## WHAT YOU NEED TO DO
Pick up the excerpt about the offer of the Senate seat where it stops and carry the story forward.

___ GIVEN PASSAGE ___

The Negotiator
Page 11
“Hi, Shep. What’s up?”
“I’m calling about the Senate seat.”
“What about it? Have you already got the inside scoop?” Shep knew everybody in Maine Democratic politics. I guessed that he had somehow found out who the governor was going to name and was calling to tell me. I was surprised by his answer.
“No. Joe hasn’t made up his mind yet. He wants to know if you’ve thought about it.”
I sat upright. “You talked to him?”
He dodged the question. “I’m telling you he wants to know if you’ve thought about it.”
I had thought about it, of course. But I had quickly dismissed it for the obvious reasons: I’d been appointed a federal judge just six months earlier and I was widely considered to be a political loser. “Well, yes, I have thought about it.”
“Are you interested?”
“Well, I don’t know, I’m not sure. I just assumed that he’d appoint Ken.”
“I don’t think so. I don’t know all the background, but I’ve heard it’s not going to be Ken.”
“What do you think I should do?”
“You should do it, George. You know the Senate, you know the issues, you can handle it.”
“I don’t know. I’m not sure.” I repeated myself, fumbling for time, trying to think of what to say or do. It wasn’t the last time I would find myself in this position. I wanted it, but I wasn’t sure if I should try for it. I loved being a federal judge. It was a safe, secure, meaningful position, and I knew I could do it well. But the Senate! And Ed Muskie’s seat! What an honor. What a challenge. I’d have to talk to Sally. She certainly would have concerns and most likely would prefer that I not accept, though, despite reservations, she had gone along with my earlier political efforts. I also feared another failure. I was vaguely aware of the dismal record of appointed senators. Most didn’t seek election to a full term or were defeated if they did; very few went on to successful careers in the Senate. Both of Maine’s members of the House of Representatives were popular Republicans; either would be heavily favored to beat me in the next election. I had lost once in a statewide election. What reason was there to believe that I wouldn’t lose again? My mind raced with uncertainty.
“Why don’t you think about it, George, then call me back? But there’s not much time. He’s going to make a decision soon and announce it next week. I think you should do this. Let me tell him that you’re interested.”

___ PROVIDED RECORDS ___

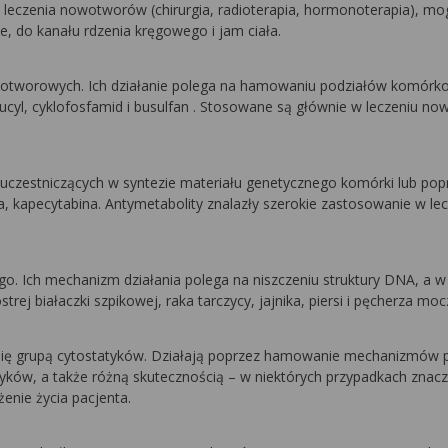
 leczenia nowotworów (chirurgia, radioterapia, hormonoterapia), m
, do kanału rdzenia kręgowego i jam ciała.
wnowotworowych. Ich działanie polega na hamowaniu podziałów ko
bucyl, cyklofosfamid i busulfan . Stosowane są głównie w leczeniu now
zestniczących w syntezie materiału genetycznego komórki lub poprz
na, kapecytabina. Antymetabolity znalazły szerokie zastosowanie w l
go. Ich mechanizm działania polega na niszczeniu struktury DNA, a
trej białaczki szpikowej, raka tarczycy, jajnika, piersi i pęcherza m
cą się grupą cytostatyków. Działają poprzez hamowanie mechanizmó
yków, a także różną skutecznością – w niektórych przypadkach znacz
enie życia pacjenta.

___

## ANSWER BOX
When Sally returned home later that afternoon, I told her about the call. As I had anticipated, she preferred that I not consider the Senate. Although there were other stresses in our marriage, unrelated to politics, we had a life that overall was good and comfortable. But, as had happened before, she said she’d go along with it if that’s what I wanted. She was insistent, however, that no matter what happened, she would not move to Washington. She had been there once, and she didn’t like it. In addition Andrea was about to turn fifteen and was in her first year of high school. So we agreed that if I was appointed they would stay in South Portland and I would commute to Washington.
That evening I called Shep. I wasn’t sure this was a serious inquiry. I didn’t know (and never will) who, if anyone, in the governor’s office Shep had talked to, or whether this was his own initiative. But in the end, all of the uncertainty and all of the obstacles were outweighed by the opportunity. In life risk is unavoidable. I told Shep to let the governor know I was interested.
Word spread quickly. Within twenty-four hours I received calls from two friends who urged me not to get involved. One thought he was being considered and said candidly that he’d have a better chance if I was out of the picture. Our discussion was friendly, with a lot of good-natured banter. The other caller said he’d heard I was going to be chosen because Muskie had “forced” me on Brennan. I told him that anyone who believed that didn’t know the governor. I knew Joe Brennan well, and of one thing I was absolutely certain: he would make up his own mind. While he would seek and listen to advice, in the end it would be his choice, for his reasons.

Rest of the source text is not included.